Adaptive Batch Size and Learning Rate Scheduler for Stochastic Gradient Descent Based on Minimization of Stochastic First-order Oracle Complexity

TL;DR

This paper proposes an adaptive scheduling strategy for mini-batch SGD that dynamically adjusts batch size and learning rate based on theoretical insights, leading to faster convergence in training neural networks.

Contribution

It introduces a novel adaptive scheduler for SGD that leverages the critical batch size concept to improve convergence speed.

Findings

Adaptive scheduler outperforms existing methods in convergence speed.

Adjusting batch size and learning rate based on gradient decay enhances training efficiency.

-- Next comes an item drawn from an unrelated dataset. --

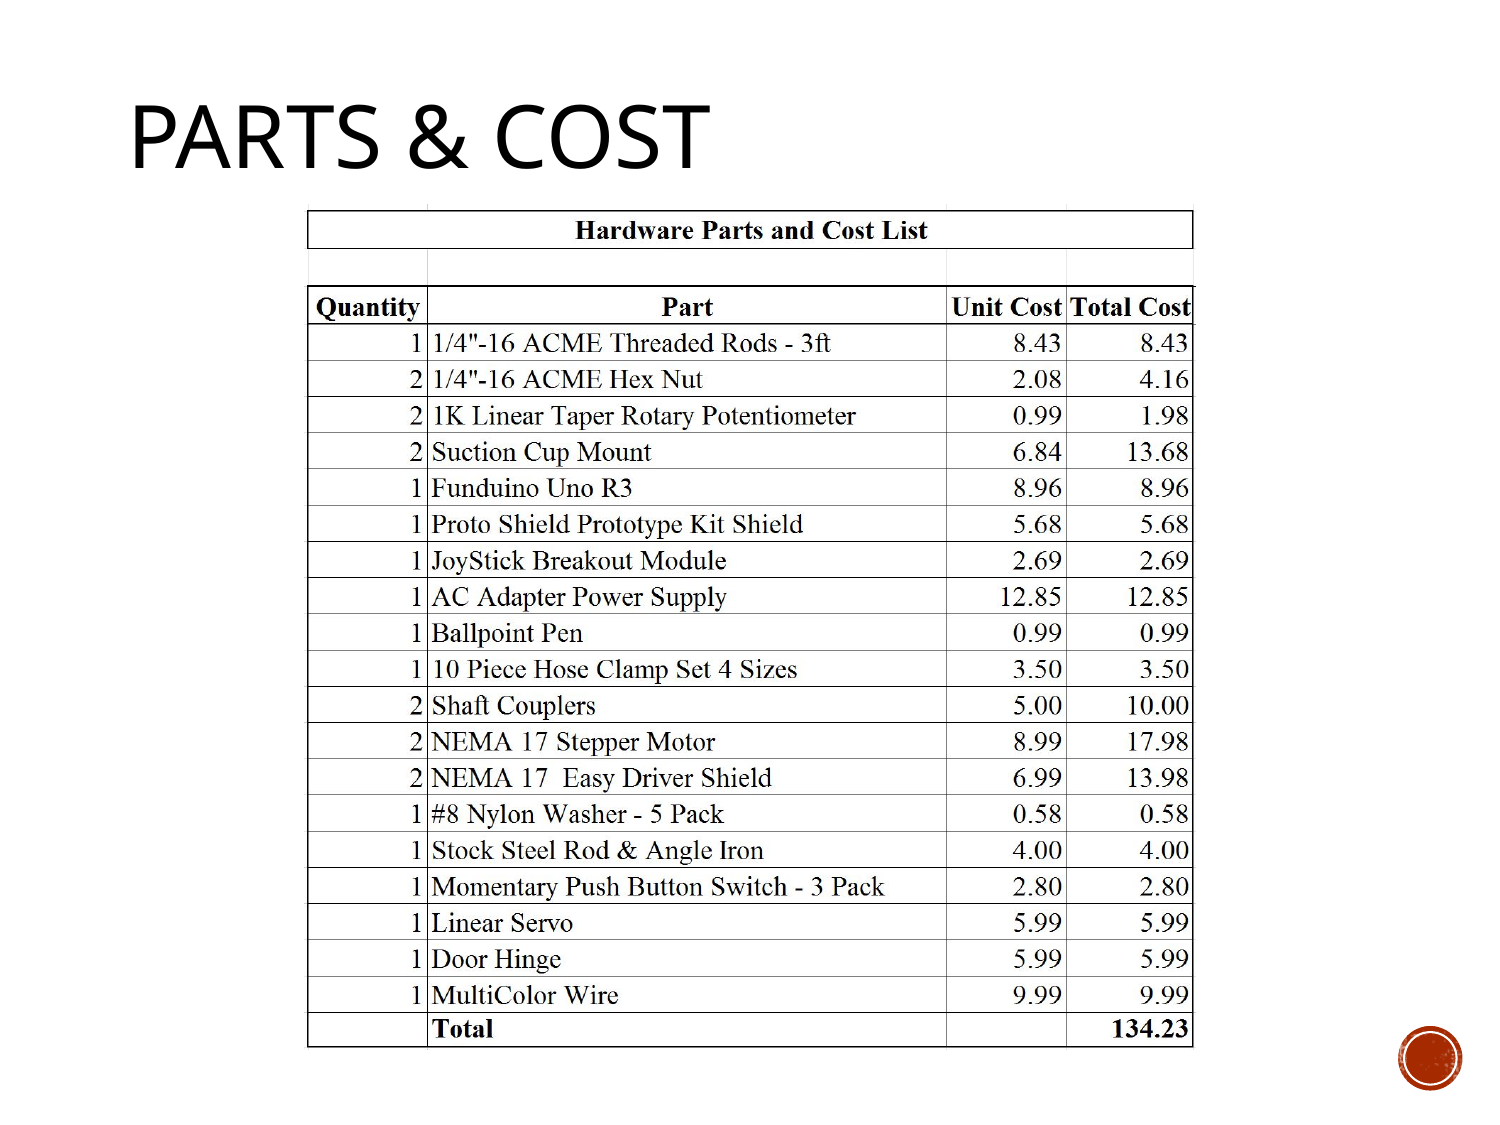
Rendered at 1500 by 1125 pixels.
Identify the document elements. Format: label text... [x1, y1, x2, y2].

title Parts & Cost [112, 79, 1388, 200]
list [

Theoretical analysis supports the effectiveness of the proposed strategy.

Abstract

The convergence behavior of mini-batch stochastic gradient descent (SGD) is highly sensitive to the batch size and learning rate settings. Recent theoretical studies have identified the existence of a critical batch size that minimizes stochastic first-order oracle (SFO) complexity, defined as the expected number of gradient evaluations required to reach a stationary point of the empirical loss function in a deep neural network. An adaptive scheduling strategy is introduced to accelerate SGD that leverages theoretical findings on the critical batch size. The batch size and learning rate are adjusted on the basis of the observed decay in the full gradient norm during training. Experiments using an adaptive joint scheduler based on this strategy demonstrated improved convergence speed compared with that of existing schedulers.